One of the provisions in the Franchise Agreement is the legal certainty of the continuity of the Franchise. These provisions are the legal certainty of franchise continuity due to the changes in franchise ownership. One concrete example of a change in the ownership of a franchisee is the bankruptcy of the franchisor.

Bankruptcy is defined by Law Number 37 of 2004 concerning Bankruptcy and Suspension of Debt Payment Obligations (Law 37/2004) in Article 1 as a general confiscation of all of a debtor’s assets that have been declared bankrupt whose management and settlement are carried out by a curator under an appointed supervisory judge by the Commercial Court.

The condition for the bankruptcy decision is regulated in Article 2 of Law 37/2004, which states that there are two or more creditors and inability to pay debts that are due and collectible, at their own request to be declared bankrupt or because of the application of one or more creditors.

What about bankrupt assets that are located in a foreign territory / cross-border insolvency (CBI)?
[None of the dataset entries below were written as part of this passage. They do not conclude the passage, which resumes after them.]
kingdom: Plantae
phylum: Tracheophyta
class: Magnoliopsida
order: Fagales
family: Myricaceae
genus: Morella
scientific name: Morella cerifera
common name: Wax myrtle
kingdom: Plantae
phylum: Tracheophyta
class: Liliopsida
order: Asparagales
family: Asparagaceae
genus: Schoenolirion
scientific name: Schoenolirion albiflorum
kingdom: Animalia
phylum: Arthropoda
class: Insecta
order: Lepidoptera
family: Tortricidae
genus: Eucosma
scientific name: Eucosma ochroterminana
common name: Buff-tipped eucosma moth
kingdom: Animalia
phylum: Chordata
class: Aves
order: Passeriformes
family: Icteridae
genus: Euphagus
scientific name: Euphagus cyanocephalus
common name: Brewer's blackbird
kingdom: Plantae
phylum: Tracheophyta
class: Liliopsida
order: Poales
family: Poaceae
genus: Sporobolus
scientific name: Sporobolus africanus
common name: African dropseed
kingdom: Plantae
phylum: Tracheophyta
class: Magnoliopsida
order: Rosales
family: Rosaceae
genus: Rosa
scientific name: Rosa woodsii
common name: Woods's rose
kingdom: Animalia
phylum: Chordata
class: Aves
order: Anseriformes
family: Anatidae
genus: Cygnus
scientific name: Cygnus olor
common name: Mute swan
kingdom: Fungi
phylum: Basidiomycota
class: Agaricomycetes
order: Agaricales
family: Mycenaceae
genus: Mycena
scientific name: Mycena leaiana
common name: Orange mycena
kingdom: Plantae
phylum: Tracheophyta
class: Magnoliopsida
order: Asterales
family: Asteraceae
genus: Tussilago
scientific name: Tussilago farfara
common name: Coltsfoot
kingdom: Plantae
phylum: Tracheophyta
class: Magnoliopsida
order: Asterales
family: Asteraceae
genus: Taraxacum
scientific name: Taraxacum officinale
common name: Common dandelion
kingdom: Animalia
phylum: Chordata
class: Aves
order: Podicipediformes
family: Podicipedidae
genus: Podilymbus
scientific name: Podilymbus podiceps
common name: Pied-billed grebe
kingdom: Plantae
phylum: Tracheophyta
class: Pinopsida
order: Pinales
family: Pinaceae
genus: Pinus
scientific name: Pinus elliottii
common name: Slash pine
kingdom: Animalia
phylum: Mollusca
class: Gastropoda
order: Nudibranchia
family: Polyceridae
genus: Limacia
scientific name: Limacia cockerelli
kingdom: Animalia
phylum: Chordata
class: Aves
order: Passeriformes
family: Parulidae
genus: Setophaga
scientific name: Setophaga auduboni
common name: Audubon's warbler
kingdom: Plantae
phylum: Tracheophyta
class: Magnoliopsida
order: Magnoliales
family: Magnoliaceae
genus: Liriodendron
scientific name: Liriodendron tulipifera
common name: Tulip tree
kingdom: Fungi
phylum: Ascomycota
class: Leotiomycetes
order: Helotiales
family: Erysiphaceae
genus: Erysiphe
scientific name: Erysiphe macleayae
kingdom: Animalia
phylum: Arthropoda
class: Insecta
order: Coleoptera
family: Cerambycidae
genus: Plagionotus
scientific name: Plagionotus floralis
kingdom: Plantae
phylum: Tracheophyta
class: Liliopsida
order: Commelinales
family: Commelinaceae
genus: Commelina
Currently, there are international agreements that regulate CBI, one of which is UNCITRAL which issues the Model Law on Cross-Border Insolvency. However, Indonesia has not yet adopted an international agreement that regulates the CBI to execute bankruptcy decisions of Indonesian courts abroad, and relies on the reciprocal principle (recognition of foreign decisions).

The effects of bankruptcy are as follows:

  1. The debtor by law loses his right to control and manage his assets which are included in the bankruptcy estate, from the date the bankruptcy declaration decision is pronounced. (Article 24 para (1) of Law 37/2004)
  2. Dissolution and liquidation of the Company (Article 142 para (1) of Law 40/2007):
    1. Bankruptcy is lifted
    1. Bankruptcy assets in a state of insolvency

With the impact of bankruptcy for the Franchisor, the consequences that may arise for the Franchisee are:

  1. There is uncertainty about the continuity of the Franchise due to the bankruptcy of the Franchisor.
  2. The Franchisee may be harmed from the uncertainty of the continuity of the Franchise.

Therefore, legal remedies that can be taken by the Franchisee if the Franchisor is bankrupt are as follows:

  1. Asking the Curator to confirm the continuity of the franchise.
  2. If the Curator does not provide certainty, the Franchisee may request the Supervisory Judge to force the Curator to immediately provide certainty of the continuity of the Franchise.
  3. Carry out preventive measures by setting a clause regarding the Franchise relationship in the Agreement if the Franchisor is declared bankrupt by the Commercial Court.